# 100 Years Ago !



## mmcmdl (Feb 1, 2016)

I can visualize my late uncle's dad walking into his shop and using these . The left box and indicator are dated 1916 . The right box belonging to my late uncle 1937 . The " wiggle stick " works perfectly and was originally priced at $5.50 + 75 cents for the velvet lined case . Not sure what that would be in today's dollars , but I bet quite a bit . I hope that in the future I can display these along with some more on a mantle in a log cabin up in Adirondack Park . Dave


----------



## toolroom (Feb 1, 2016)

Nice score MM,
     I absolutely love old style tooling. I collect Lufkin, and have 1 that has never been used. It is an outside mic. in tenths still in the original wood box with the seal still on it. as the original paperwork! There is a price on the box of $10.25. Research says it is 1942. I still use my 1940 Micro Master test indicator. I don't have anything to compare to your antiquity. Beautiful instrument!
toolroom


----------



## ch2co (Feb 1, 2016)

They are beautiful. The true value of them is in their history and in your heart.  Priceless!   
And that "dial indicator" (wiggle stick?) is an artistic masterpiece..
Thank you.

CHuck the grumpy old guy


----------



## mmcmdl (Feb 1, 2016)

Chuck , I left my position as a precision aerospace machinist some years back and went into a Unilever Plant position more along the lines of mechanical maintenance . My first day there I was getting my box sorted when my new boss spotted my tenth's Best Test indicator . He asked what I had in mind with that ??? He explained that we now work within a half a broomstick tolerance and use a wiggle stick for the close jobs . LMAO ! I will never forget that !

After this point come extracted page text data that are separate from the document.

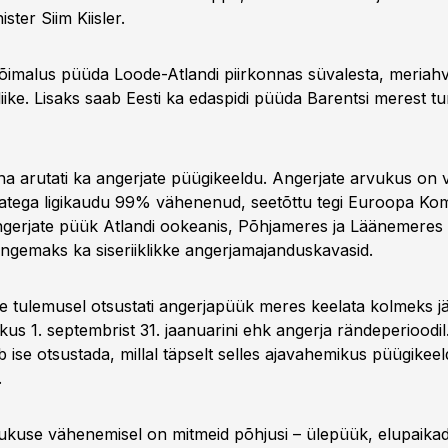
ter Siim Kiisler.
 võimalus püüda Loode-Atlandi piirkonnas süvalesta, meriahven
i liike. Lisaks saab Eesti ka edaspidi püüda Barentsi merest tu
ina arutati ka angerjate püügikeeldu. Angerjate arvukus on 
atega ligikaudu 99% vähenenud, seetõttu tegi Euroopa Kom
gerjate püük Atlandi ookeanis, Põhjameres ja Läänemeres 
ngemaks ka siseriiklikke angerjamajanduskavasid.
te tulemusel otsustati angerjapüük meres keelata kolmeks jä
us 1. septembrist 31. jaanuarini ehk angerja rändeperioodil.
ab ise otsustada, millal täpselt selles ajavahemikus püügikee
r.
ukuse vähenemisel on mitmeid põhjusi – ülepüük, elupaika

We DID have some nice lapping plates though . The front sidewalk was for course finishes and the rear patio worked great for fine work . It was a PITA when it snowed !


----------



## ch2co (Feb 1, 2016)

_"We DID have some nice lapping plates though . The front sidewalk was for course finishes and the rear patio worked great for fine work . It was a PITA when it snowed !"_

Must have been a really nice rear patio, mine is a little too rough for the fine lapping.

CHuck the grumpy old guy


----------



## Bob Korves (Feb 1, 2016)

I use cinder blocks for accurate work and finest finishes...


----------



## Charles Spencer (Feb 3, 2016)

mmcmdl said:


> I can visualize my late uncle's dad walking into his shop and using these . The left box and indicator are dated 1916 . The right box belonging to my late uncle 1937 . The " wiggle stick " works perfectly and was originally priced at $5.50 + 75 cents for the velvet lined case . Not sure what that would be in today's dollars , but I bet quite a bit . I hope that in the future I can display these along with some more on a mantle in a log cabin up in Adirondack Park . Dave



From Wikipedia on Henry Ford's 1914 $5.00 a day wage:

"Ford astonished the world in 1914 by offering a $5 per day wage ($120 today), which more than doubled the rate of most of his workers."


----------